Exercise instructions
Copy out the stretch from the start of the entries through the line containing "Rank the categories", substituting "wedge" for every "slice" and leaving everything else unchanged.

Information supplied below:

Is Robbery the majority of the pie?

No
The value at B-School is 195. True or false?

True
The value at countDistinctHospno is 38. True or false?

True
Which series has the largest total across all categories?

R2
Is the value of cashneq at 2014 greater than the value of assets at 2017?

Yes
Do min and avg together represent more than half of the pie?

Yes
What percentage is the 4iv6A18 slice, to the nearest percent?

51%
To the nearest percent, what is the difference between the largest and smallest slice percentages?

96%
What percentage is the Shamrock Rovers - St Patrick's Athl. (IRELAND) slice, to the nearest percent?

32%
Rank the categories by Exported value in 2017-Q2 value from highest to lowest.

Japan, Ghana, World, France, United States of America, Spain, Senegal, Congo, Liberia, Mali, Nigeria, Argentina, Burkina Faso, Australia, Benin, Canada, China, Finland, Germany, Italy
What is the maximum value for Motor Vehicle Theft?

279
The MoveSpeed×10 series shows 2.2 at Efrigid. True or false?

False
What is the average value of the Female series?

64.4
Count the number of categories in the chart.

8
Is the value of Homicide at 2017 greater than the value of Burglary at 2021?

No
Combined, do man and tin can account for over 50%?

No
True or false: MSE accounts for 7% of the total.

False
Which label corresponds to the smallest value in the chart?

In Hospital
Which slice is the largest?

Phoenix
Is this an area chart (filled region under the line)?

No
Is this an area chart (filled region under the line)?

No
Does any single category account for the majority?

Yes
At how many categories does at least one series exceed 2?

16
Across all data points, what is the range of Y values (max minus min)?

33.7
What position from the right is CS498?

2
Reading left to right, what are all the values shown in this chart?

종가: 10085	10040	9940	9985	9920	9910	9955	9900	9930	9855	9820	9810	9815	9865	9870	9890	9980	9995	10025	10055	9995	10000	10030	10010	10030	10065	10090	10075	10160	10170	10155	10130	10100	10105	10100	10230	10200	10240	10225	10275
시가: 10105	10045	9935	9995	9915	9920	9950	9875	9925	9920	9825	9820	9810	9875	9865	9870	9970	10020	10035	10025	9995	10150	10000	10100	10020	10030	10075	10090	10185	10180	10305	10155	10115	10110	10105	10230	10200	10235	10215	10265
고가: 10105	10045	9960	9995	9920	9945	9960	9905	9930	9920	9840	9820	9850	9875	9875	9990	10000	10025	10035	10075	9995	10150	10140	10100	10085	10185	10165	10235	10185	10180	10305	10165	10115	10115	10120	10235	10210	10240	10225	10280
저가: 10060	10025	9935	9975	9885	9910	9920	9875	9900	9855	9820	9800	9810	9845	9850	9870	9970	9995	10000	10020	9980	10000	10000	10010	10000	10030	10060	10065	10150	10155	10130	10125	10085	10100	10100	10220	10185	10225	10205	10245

End of Information supplied.

The completed task
Is Robbery the majority of the pie?

No
The value at B-School is 195. True or false?

True
The value at countDistinctHospno is 38. True or false?

True
Which series has the largest total across all categories?

R2
Is the value of cashneq at 2014 greater than the value of assets at 2017?

Yes
Do min and avg together represent more than half of the pie?

Yes
What percentage is the 4iv6A18 wedge, to the nearest percent?

51%
To the nearest percent, what is the difference between the largest and smallest wedge percentages?

96%
What percentage is the Shamrock Rovers - St Patrick's Athl. (IRELAND) wedge, to the nearest percent?

32%
Rank the categories by Exported value in 2017-Q2 value from highest to lowest.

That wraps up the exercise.